I’m always pleased when Marx’s critique of political economy and the theory of value are topics of discussion, especially since students are rarely exposed to those ideas in their usual mainstream economics courses. Their professors generally don’t know about any theory of value other than the neoclassical economics they learned and preach—and, as a consequence, students aren’t taught that there is a fundamental critique of the neoclassical theory of value that stems from Marx’s work.
The result is, in fact, quite embarrassing. When I ask students to compare Marx’s theory of profits with the neoclassical theory of profits, they have no idea what I’m talking about. The way they learn economics from my neoclassical colleagues, profits are competed away. “So,” I ask them, “what you have is a theory of capitalism according to which there are no profits”? Then, of course, I have to start all over, teach them the neoclassical theory of profits (as the normal return to capital, rK, where r is the profit rate and K the amount of capital) and only then explain to them the Marxian critique of neoclassical profits (based on s, the amount of surplus-value that arises through exploitation). I am forced to make up for mainstream economists’ poor understanding and explanation of their own theory.
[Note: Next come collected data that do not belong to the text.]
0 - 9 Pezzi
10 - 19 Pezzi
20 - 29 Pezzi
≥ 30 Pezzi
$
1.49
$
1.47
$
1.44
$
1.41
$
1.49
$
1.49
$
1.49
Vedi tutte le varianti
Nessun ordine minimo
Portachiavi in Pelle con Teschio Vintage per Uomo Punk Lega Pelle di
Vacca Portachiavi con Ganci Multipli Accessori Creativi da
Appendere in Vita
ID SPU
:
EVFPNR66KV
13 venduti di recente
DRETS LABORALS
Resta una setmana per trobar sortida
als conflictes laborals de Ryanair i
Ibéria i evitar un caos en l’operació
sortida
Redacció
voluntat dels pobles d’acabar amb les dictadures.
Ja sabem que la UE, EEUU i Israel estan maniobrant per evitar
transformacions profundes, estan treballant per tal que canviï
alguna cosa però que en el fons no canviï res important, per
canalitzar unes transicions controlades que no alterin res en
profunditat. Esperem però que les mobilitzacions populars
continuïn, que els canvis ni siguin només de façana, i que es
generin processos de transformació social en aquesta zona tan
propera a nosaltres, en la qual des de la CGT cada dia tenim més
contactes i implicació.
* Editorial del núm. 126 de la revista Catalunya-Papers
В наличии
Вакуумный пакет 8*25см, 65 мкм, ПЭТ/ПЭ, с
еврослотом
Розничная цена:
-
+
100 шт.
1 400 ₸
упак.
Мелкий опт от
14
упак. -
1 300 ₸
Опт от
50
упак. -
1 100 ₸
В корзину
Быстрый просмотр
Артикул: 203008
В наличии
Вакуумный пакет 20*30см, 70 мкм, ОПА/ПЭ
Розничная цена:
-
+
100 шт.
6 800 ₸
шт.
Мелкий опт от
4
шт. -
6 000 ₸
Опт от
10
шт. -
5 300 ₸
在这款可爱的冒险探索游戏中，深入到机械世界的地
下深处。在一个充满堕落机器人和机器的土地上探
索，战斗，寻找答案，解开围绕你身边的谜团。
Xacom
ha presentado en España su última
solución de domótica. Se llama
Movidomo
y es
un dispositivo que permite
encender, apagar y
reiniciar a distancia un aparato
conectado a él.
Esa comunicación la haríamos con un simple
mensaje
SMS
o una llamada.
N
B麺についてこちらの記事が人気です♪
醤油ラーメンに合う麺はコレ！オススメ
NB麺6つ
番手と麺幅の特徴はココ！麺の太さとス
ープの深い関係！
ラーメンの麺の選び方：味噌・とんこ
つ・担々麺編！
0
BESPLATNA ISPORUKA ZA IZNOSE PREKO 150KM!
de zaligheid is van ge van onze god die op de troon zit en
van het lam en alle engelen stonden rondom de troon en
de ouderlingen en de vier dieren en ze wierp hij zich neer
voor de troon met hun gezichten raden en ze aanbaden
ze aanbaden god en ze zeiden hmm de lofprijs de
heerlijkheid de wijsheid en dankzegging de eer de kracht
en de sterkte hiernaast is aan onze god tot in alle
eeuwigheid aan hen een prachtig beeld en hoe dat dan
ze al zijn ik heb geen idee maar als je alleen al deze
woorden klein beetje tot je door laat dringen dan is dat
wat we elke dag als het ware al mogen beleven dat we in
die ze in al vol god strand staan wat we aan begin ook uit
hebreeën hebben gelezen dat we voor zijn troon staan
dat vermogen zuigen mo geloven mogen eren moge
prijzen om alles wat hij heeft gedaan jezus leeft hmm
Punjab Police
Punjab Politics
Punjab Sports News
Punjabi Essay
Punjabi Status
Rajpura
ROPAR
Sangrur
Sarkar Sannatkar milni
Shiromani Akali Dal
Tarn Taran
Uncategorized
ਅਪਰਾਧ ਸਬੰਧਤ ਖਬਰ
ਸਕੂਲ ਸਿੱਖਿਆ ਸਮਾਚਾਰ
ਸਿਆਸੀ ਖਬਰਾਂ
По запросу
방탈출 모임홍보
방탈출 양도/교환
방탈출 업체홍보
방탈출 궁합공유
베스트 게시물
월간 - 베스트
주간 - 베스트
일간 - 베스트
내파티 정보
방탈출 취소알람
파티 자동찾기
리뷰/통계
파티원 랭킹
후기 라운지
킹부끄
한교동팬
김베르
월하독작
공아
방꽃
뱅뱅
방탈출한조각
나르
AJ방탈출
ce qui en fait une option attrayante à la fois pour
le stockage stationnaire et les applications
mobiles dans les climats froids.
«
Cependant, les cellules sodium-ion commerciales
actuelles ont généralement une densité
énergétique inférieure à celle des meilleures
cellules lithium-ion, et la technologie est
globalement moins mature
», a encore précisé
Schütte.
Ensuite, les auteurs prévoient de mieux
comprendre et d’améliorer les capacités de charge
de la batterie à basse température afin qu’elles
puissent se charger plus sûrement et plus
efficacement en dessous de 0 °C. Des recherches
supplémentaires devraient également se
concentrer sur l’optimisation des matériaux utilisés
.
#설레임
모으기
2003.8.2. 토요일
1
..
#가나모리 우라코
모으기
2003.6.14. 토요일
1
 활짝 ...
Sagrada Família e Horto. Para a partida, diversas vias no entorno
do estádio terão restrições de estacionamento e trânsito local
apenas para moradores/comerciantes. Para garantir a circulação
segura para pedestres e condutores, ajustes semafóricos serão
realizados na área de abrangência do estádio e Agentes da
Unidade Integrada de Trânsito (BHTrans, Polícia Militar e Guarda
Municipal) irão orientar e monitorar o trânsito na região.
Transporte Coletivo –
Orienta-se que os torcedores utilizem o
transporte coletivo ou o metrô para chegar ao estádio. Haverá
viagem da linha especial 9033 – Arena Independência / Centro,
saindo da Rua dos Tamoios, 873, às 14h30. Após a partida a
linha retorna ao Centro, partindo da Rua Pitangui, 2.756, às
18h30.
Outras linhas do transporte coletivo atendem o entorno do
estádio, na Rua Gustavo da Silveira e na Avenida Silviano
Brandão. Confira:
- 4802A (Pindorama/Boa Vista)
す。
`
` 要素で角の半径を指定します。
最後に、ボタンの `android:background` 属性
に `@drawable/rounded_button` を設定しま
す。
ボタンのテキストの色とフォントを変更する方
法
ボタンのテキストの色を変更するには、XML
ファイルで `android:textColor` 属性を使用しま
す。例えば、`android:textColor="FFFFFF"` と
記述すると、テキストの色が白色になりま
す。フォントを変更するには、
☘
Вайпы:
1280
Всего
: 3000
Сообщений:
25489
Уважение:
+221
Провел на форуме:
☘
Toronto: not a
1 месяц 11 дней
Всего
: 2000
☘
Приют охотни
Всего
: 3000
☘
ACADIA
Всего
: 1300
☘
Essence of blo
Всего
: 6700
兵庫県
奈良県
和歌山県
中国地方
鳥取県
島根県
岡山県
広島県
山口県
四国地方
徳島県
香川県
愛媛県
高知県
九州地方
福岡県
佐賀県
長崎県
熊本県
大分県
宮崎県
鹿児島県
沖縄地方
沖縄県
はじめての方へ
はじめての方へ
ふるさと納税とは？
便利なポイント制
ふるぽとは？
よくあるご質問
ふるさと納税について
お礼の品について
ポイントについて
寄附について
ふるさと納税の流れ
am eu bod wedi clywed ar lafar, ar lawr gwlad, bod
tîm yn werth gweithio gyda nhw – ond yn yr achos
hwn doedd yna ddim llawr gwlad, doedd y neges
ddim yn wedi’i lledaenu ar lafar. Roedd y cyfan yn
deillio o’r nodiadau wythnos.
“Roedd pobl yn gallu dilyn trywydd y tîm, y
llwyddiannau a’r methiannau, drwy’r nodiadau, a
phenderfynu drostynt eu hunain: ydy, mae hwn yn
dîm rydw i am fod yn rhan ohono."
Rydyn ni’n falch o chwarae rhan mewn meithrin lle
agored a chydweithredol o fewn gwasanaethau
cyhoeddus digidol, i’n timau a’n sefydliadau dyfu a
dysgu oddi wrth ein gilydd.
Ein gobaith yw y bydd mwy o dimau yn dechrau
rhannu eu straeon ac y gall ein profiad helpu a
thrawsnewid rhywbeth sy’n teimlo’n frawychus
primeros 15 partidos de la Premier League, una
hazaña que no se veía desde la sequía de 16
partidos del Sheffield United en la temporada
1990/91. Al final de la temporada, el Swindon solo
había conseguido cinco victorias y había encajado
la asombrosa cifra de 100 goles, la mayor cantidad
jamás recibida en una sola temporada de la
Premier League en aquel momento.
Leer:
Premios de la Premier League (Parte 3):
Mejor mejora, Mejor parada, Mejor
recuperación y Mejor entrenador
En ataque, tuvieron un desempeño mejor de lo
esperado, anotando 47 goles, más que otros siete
So, good, we now have a new discussion of Marx’s approach—first in the form of Branko Milanovic’s “primer” and then in Fred Moseley’s response to Milanovic. Both are well worth reading in their entirety—and I agree with many of the ideas they put forward.
But I do have a few major disagreements with their treatments. Milanovic, for example, insists that Marx develops his theory through three kinds of production: non-capitalism, “petty commodity production,” and capitalism. I read Marx differently. My view is that Marx starts with the commodity and then proceeds to develop, step by step (across volumes 1, 2, and 3 of Capital), the conditions of existence of capitalist commodity production, which is the goal of the analysis. These are not different historical stages or kinds of production but, rather, different levels of abstraction. So, conceptually, Marx starts from one proposition (that the value and exchange-value of commodities are equal to the amount of socially necessary abstract labor-time embodied in their production), then proceeds to another (where the value and exchange-value of commodities are equal to the value of capital, both variable and constant, and surplus-value embodied in the commodity during the course of production), and finally to a third level (where value and exchange-value can’t be equal, since the price of production, p, now includes an average rate of return on capital).
My other two concerns pertain to both authors. Milanovic and Moseley assert that Marx’s focus was mainly at the macro level, “the determination of the total profit (or surplus-value) produced in the capitalist economy as a whole.” I didn’t understand that idea back in 2013 and I remain unconvinced today. As I see it, Marx focused on both the micro and macro level and in fact worked to make his theory consistent at the two levels. Starting with the value of individual commodities (as I explained above), Marx concluded that, at the aggregate level, two identities needed to hold: the total value of commodities equaled the sum of their prices, and total surplus-value equalled total profits. That’s both a micro theory and a macro theory, a theory of value, price, and profit at both levels.*
The second, and perhaps most important, idea missing from Milanovic’s and Moseley’s interpretations of Marx’s approach is critique. Both authors proceed as if Marx developed his own theory of labor value, instead of seeing it as a critique of the classicals’ theory of value (which, we must remember, is the sub-title of Capital, “A Critique of Political Economy”). In my view, Marx begins where the classicals leave off (with an “immense accumulation of commodities,” Adam Smith’s wealth of nations) and then shows how the production of wealth in a capitalist society involves the performance, appropriation, and distribution of surplus labor.
That’s Marx’s class critique of political economy, which pertains as much to the mainstream economics of our time as to his.
*I don’t have the space here to explain how, for any individual commodity, the amount of value embodied during the course of its production won’t generally be equal to the amount of value for which the commodity exchanges. It is conceptually important that individual commodities have both numbers—value and exchange-value—attached to them, especially when they are not quantitatively equal at the micro level. It speaks to the fact that surplus-value is both appropriated (by capitalists from workers, through exploitation) and redistributed (among capitalists, within and across industries).